The poet loved to tell how, when he was reading this and paused to ask, “Do you know what birds those were?” a lady, clasping her hands, said, “Oh, Mr. Tennyson, was it the nightingale?” though in reading it he had carefully given the harsh caw of the rooks.
[Sidenote: BAG ENDERBY]
To get from here to _Somersby_ you pass through _Bag Enderby_, where there is a fine church, now in a very ruinous state. The very interesting old font, which stands on two broken Enderby tombstones, has some unusual devices carved on it, such as David with a viol, and the Virgin with the dead Christ. One, the most remarkable of all, is a running hart turning back its head to lick off with its long tongue some leaves from the tree of life growing from its back. This symbolism is purely Scandinavian; and that it could be used on a Christian font shows how thoroughly the two peoples and their two religions were commingling.[25] The large number of villages about here ending in “by”—Danish for hamlet—is sufficient evidence of the number of settlers from over the North Sea who had taken up their abode in this part of the county.
[Illustration: _Somersby Church._]
The green-sand, which underlies the chalk, and of which almost all the churches are built, crops out by the roadside in fine masses both here and at Somersby and Salmonby, as it does too at Raithby, Halton, Keal, all in the immediate neighbourhood of the chalk wolds. Inside the church, slabs on the floor of the chancel retain their brass inscriptions to Thomas and Agnes Enderby (1390), and Albinus de Enderby, builder of the tower (1407); and on the wall is a monument to John and Andrew Gedney (1533 and 1591). The latter represented in armour and with his wife and family of two sons and two daughters. The wife, whose name is spelt first Dorithe, then Dorathe, “died the 7th of June 1591 and Andrew ____” the blank being left unfilled.
The knives and scourges of Crowland Abbey (_see_ Chap. XLI.) are seen in the old glass. The custom of giving little knives to all comers at Crowland on St. Bartholomew’s Day was abolished by Abbot John de Wisbeche in the reign of Edward IV. In the tower is a fine peal of disused bells.
[Sidenote: SOMERSBY CROSS]
Dr. Tennyson held this living with _Somersby_. This is a smaller building, but it retains in the churchyard a remarkable and perfect cross, a tall, slender shaft with pedimented tabernacle, under which are figures, as on the gable cross at Addlethorpe and on the head of the broken churchyard cross at Winthorpe—the Crucifixion is on one side and the Virgin and Child on the other.
From Somersby there are two roads to Horncastle—each passes over the brook immortalised in “In Memoriam” and in the lovely little lyric, “Flow down cold rivulet to the sea,” and branching to the left, one passes through Salmonby, where Bishop William of Waynflete is said to have been rector.
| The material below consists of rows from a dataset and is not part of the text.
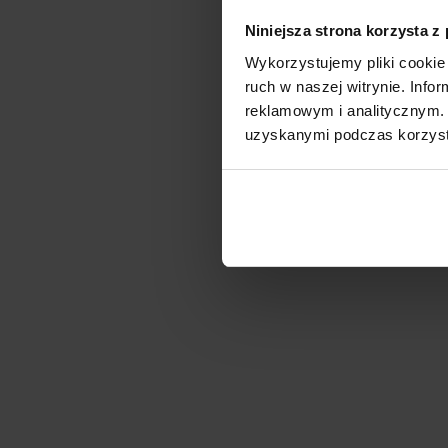
Niniejsza strona korzysta z
Wykorzystujemy pliki cookie 
ruch w naszej witrynie. Inf
reklamowym i analitycznym. 
uzyskanymi podczas korzysta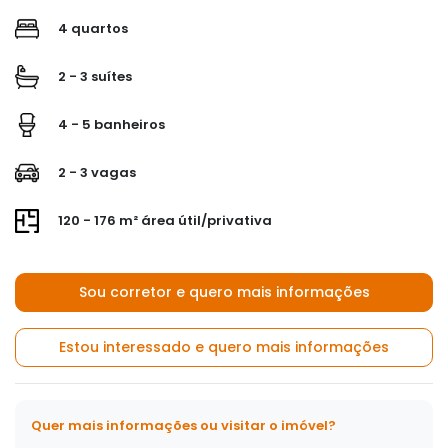
4 quartos
2 - 3 suítes
4 - 5 banheiros
2 - 3 vagas
120 - 176 m² área útil/privativa
Sou corretor e quero mais informações
Estou interessado e quero mais informações
Quer mais informações ou visitar o imóvel?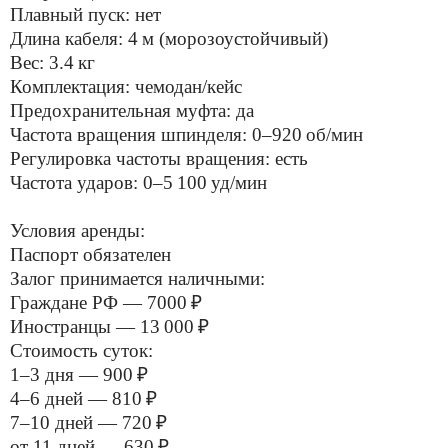
Плавный пуск: нет
Длина кабеля: 4 м (морозоустойчивый)
Вес: 3.4 кг
Комплектация: чемодан/кейс
Предохранительная муфта: да
Частота вращения шпинделя: 0–920 об/мин
Регулировка частоты вращения: есть
Частота ударов: 0–5 100 уд/мин
Условия аренды:
Паспорт обязателен
Залог принимается наличными:
Граждане РФ — 7000 ₽
Иностранцы — 13 000 ₽
Стоимость суток:
1–3 дня — 900 ₽
4–6 дней — 810 ₽
7–10 дней — 720 ₽
от 11 дней — 630 ₽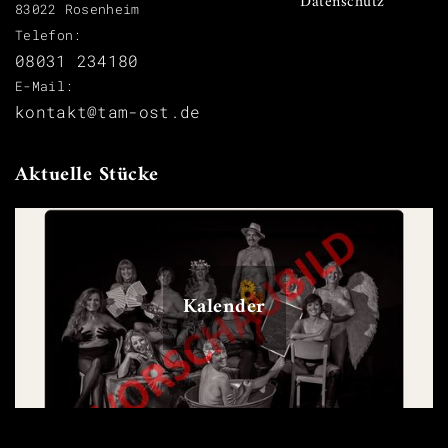
Datenschutz
83022 Rosenheim
Telefon:
08031 234180
E-Mail:
kontakt@tam-ost.de
Aktuelle Stücke
Kalender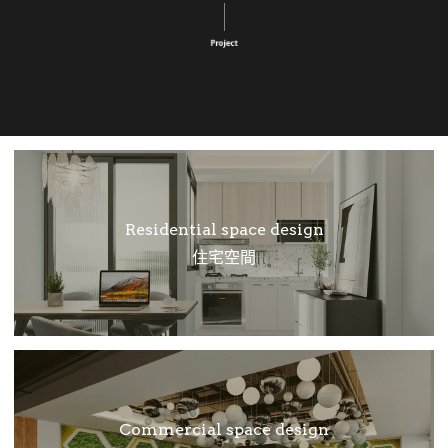
Residential space design
住宅空間
Commercial space design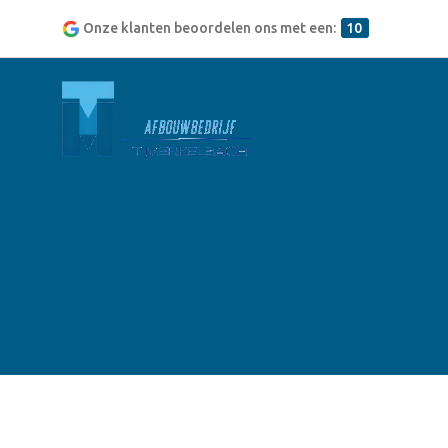
Onze klanten beoordelen ons met een:
10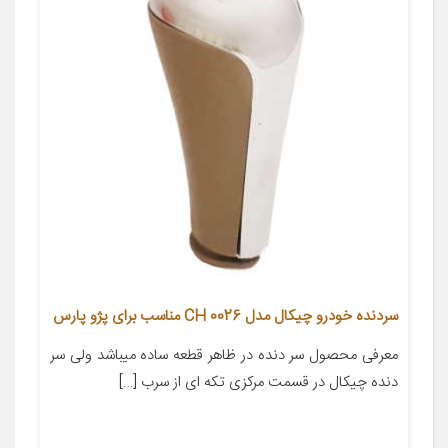
سردنده خودرو چیکال مدل CH 0026 مناسب برای پژو پارس
معرفی محصول سر دنده در ظاهر قطعه ساده میباشد ولی سر
دنده چیکال در قسمت مرکزی تکه ای از سرب […]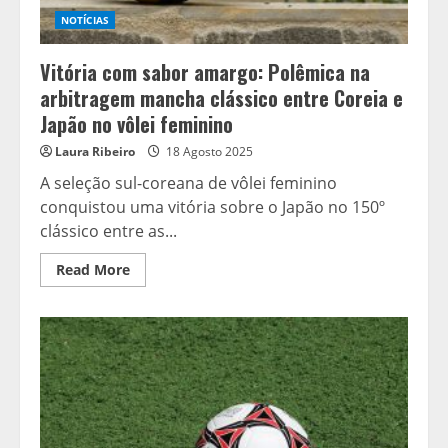
NOTÍCIAS
Vitória com sabor amargo: Polêmica na
arbitragem mancha clássico entre Coreia e
Japão no vôlei feminino
Laura Ribeiro
18 Agosto 2025
A seleção sul-coreana de vôlei feminino
conquistou uma vitória sobre o Japão no 150º
clássico entre as...
Read
Read More
more
about
Vitória
com
sabor
amargo:
Polêmica
na
arbitragem
mancha
clássico
entre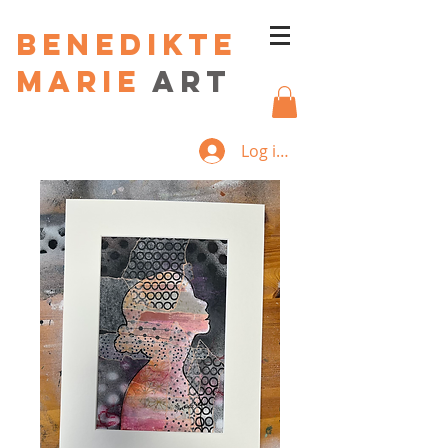
Benedikte
Marie
art
Log ind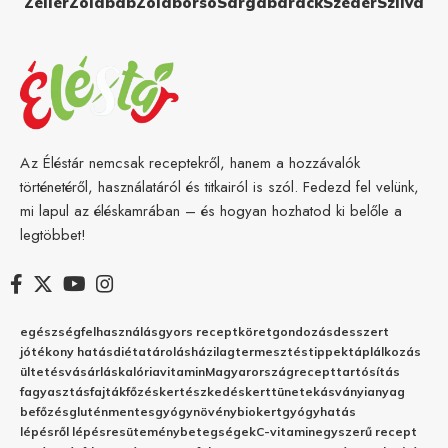
Zeller
Zöldbab
Zöldborsó
Sárgabarack
Szeder
Szilva
Az Éléstár nemcsak receptekről, hanem a hozzávalók
történetéről, használatáról és titkairól is szól. Fedezd fel velünk,
mi lapul az éléskamrában – és hogyan hozhatod ki belőle a
legtöbbet!
egészség
felhasználás
gyors recept
köret
gondozás
desszert
jótékony hatás
diéta
tárolás
házilag
termesztés
tippek
táplálkozás
ültetés
vásárlás
kalória
vitamin
Magyarország
recept
tartósítás
fagyasztás
fajták
főzés
kertészkedés
kert
tünetek
ásványianyag
befőzés
gluténmentes
gyógynövény
biokert
gyógyhatás
lépésről lépésre
sütemény
betegségek
C-vitamin
egyszerű recept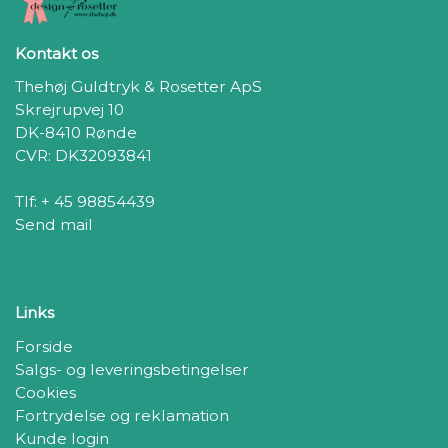
Kontakt os
Thehøj Guldtryk & Rosetter ApS
Skrejrupvej 10
DK-8410 Rønde
CVR: DK32093841
Tlf: + 45 98854439
Send mail
Links
Forside
Salgs- og leveringsbetingelser
Cookies
Fortrydelse og reklamation
Kunde login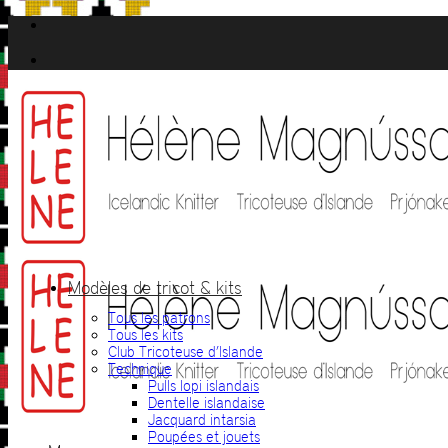
Passer
au
contenu
Modèles de tricot & kits
Tous les patrons
Tous les kits
Club Tricoteuse d’Islande
Technique
Pulls lopi islandais
Dentelle islandaise
Jacquard intarsia
Poupées et jouets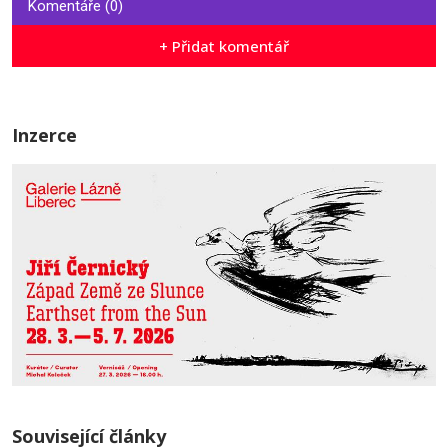
Komentáře (0)
+ Přidat komentář
Inzerce
Související články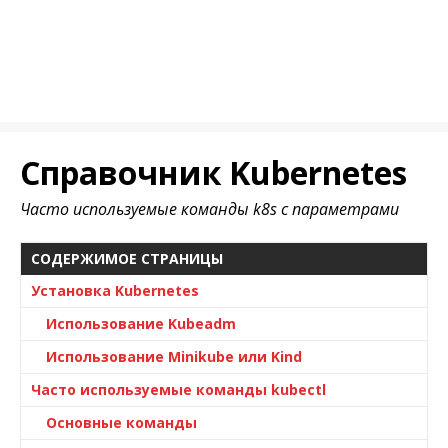
Справочник Kubernetes
Часто используемые команды k8s с параметрами
СОДЕРЖИМОЕ СТРАНИЦЫ
Установка Kubernetes
Использование Kubeadm
Использование Minikube или Kind
Часто используемые команды kubectl
Основные команды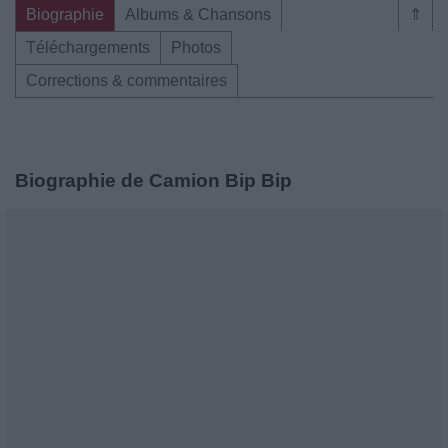
Biographie
Albums & Chansons
⇑
Téléchargements
Photos
Corrections & commentaires
Biographie de Camion Bip Bip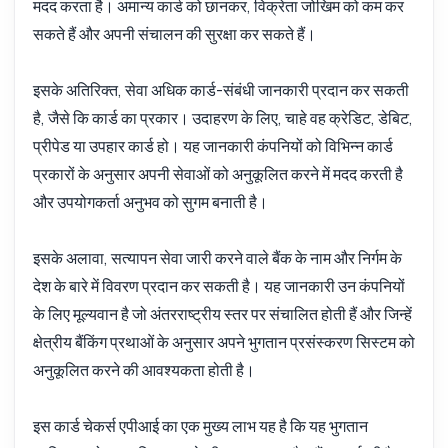
मदद करता है। अमान्य कार्ड को छानकर, विक्रेता जोखिम को कम कर
सकते हैं और अपनी संचालन की सुरक्षा कर सकते हैं।
इसके अतिरिक्त, सेवा अधिक कार्ड-संबंधी जानकारी प्रदान कर सकती
है, जैसे कि कार्ड का प्रकार। उदाहरण के लिए, चाहे वह क्रेडिट, डेबिट,
प्रीपेड या उपहार कार्ड हो। यह जानकारी कंपनियों को विभिन्न कार्ड
प्रकारों के अनुसार अपनी सेवाओं को अनुकूलित करने में मदद करती है
और उपयोगकर्ता अनुभव को सुगम बनाती है।
इसके अलावा, सत्यापन सेवा जारी करने वाले बैंक के नाम और निर्गम के
देश के बारे में विवरण प्रदान कर सकती है। यह जानकारी उन कंपनियों
के लिए मूल्यवान है जो अंतरराष्ट्रीय स्तर पर संचालित होती हैं और जिन्हें
क्षेत्रीय बैंकिंग प्रथाओं के अनुसार अपने भुगतान प्रसंस्करण सिस्टम को
अनुकूलित करने की आवश्यकता होती है।
इस कार्ड चेकर्स एपीआई का एक मुख्य लाभ यह है कि यह भुगतान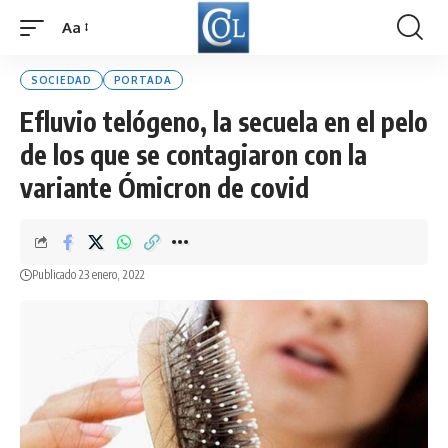
Aa
Font
Resizer
SOCIEDAD
PORTADA
Efluvio telógeno, la secuela en el pelo
de los que se contagiaron con la
variante Ómicron de covid
Publicado 23 enero, 2022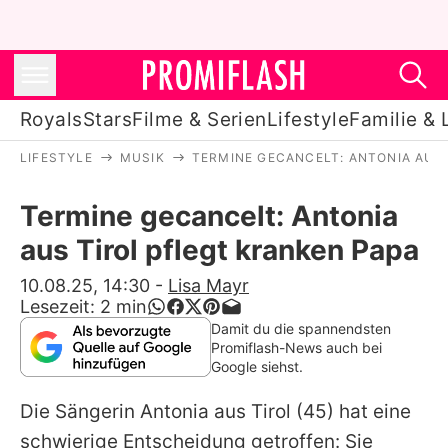
Royals
Stars
Filme & Serien
Lifestyle
Familie & 
LIFESTYLE
MUSIK
TERMINE GECANCELT: ANTONIA AUS
Royals
Termine gecancelt: Antonia
Stars
aus Tirol pflegt kranken Papa
Filme & Serien
10.08.25, 14:30
-
Lisa Mayr
Lesezeit:
2
min
Lifestyle
Damit du die spannendsten
Promiflash-News auch bei
Familie & Liebe
Google siehst.
Promiflash Exklusiv
Die Sängerin
Antonia aus Tirol
(45) hat eine
schwierige Entscheidung getroffen: Sie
This is doubtful, but probably he was presented to the vicarage of Skendleby by the Prior of Bardney in 1430. The other and prettier road goes by _Ashby Puerorum_ and _Greetham_, and both run out into the Spilsby and Horncastle road near _High Toynton_. Ashby Puerorum (or Boys’ Ashby) gets its name from an estate here bequeathed to support the Lincoln Minster choir boys. At this place, and again close by Somersby, the hollows in the Wold which this road passes through are among the prettiest bits of Lincolnshire.